2

I'm trying to merge two large datasets. The common variable, first and last name, vary in spelling between the datasets and there are many duplicates, even between similarly spelled names. I've included download links for the files and some R code below. I'll walk through what I've tried and what went wrong.

There are a few R tutorials that have tried to tackle (the common) problem of record linking, but none of dealt with large datasets. I'm hoping the SO community can help me solve this problem.
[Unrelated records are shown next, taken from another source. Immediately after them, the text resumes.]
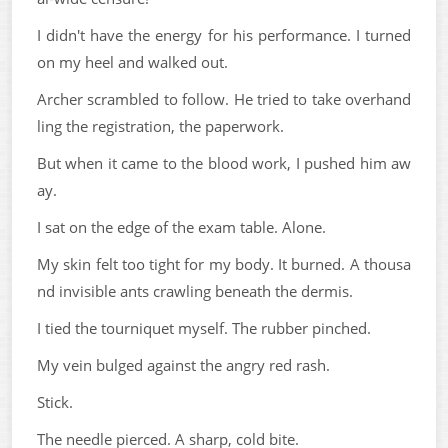
I didn't have the energy for his performance. I turned
on my heel and walked out.
Archer scrambled to follow. He tried to take overhand
ling the registration, the paperwork.
But when it came to the blood work, I pushed him aw
ay.
I sat on the edge of the exam table. Alone.
My skin felt too tight for my body. It burned. A thousa
nd invisible ants crawling beneath the dermis.
I tied the tourniquet myself. The rubber pinched.
My vein bulged against the angry red rash.
Stick.
The needle pierced. A sharp, cold bite.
--Attempted code matching with regular expressions--

My first attempt, thanks to the help of previous SO suggestions, was to use agrep and regular string matching. This narrowed down the names, but resulted in too many duplicates

#Load files#

expends12 <- fread("file path for FEC", sep="|", header=FALSE)
crunchbase.raw <- fread("file path for internet founders")

exp <- expends12
cr <- crunchbase.raw

#user regular string matching#
exp$xsub= gsub("^([^,]+)\\, (.{7})(.+)", "\\2 \\1", tolower(expends12$V8))
cr$ysub= gsub("^(.{7})([^ ]+) (.+)", "\\1 \\3", tolower(cr$name))

#merge files#
fec.merge <- merge(exp,cr, by.x="xsub", by.y="ysub")

The result is 6,900 rows, so there are (a lot) of duplicates. Many rows are people with similar names as Internet founders, such as Alexander Black, but are from different states and have different job titles. So, now its a question of finding the real Internet founder.
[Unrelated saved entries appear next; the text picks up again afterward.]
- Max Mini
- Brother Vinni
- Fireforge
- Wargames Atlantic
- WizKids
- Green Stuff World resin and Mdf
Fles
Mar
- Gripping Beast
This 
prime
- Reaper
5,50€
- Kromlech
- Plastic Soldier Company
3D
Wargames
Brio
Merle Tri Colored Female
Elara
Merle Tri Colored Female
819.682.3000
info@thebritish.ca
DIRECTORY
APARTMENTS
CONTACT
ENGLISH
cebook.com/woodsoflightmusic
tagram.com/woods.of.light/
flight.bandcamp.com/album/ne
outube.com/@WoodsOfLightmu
One option to narrow the results would be filter the results by states. So, I might only take the Alexander Black from California or New York, because that is where most startups are founded. I might also only take certain job titles, such as CEO or founder. But, many founders had jobs before and after their companies, so i wouldn't want to narrow by job title too much.

Alternatively, there is an r package, RecordLinkage, but as I far as I can tell, there needs to be similar rows and columns between the datasets, which is a nonstarter for this task

I'm familiar with R, but have somewhat limited statistical knowledge and programming ability. Any step-by-step help is very much appreciated. Thank you and please let me know if there's any trouble downloading the data.

tom
  • 977
  • 3
  • 14
  • 30
  • I don't think that you can have an answer to this question as it is asked. People generally avoid downloading a complete real data-set( time, size,security,..). Better to divide your big problem in sub-problems ( duplicated matching pattern) and create a small data set that expose it. – agstudy Mar 27 '15 at 21:33
  • Thanks. I tried that before with simple mock data. The advice ended up not working because when I tried it on the larger dataset, there were too many duplicates. If there's another way, i'm happy to try it! – tom Mar 27 '15 at 22:13

1 Answers1

0

Why don't you select the columns you need from both datasets, rename them similarly and in the result object, you get the row indices for matches returned. As long as you don't reorder things, you can use the results to match both datasets.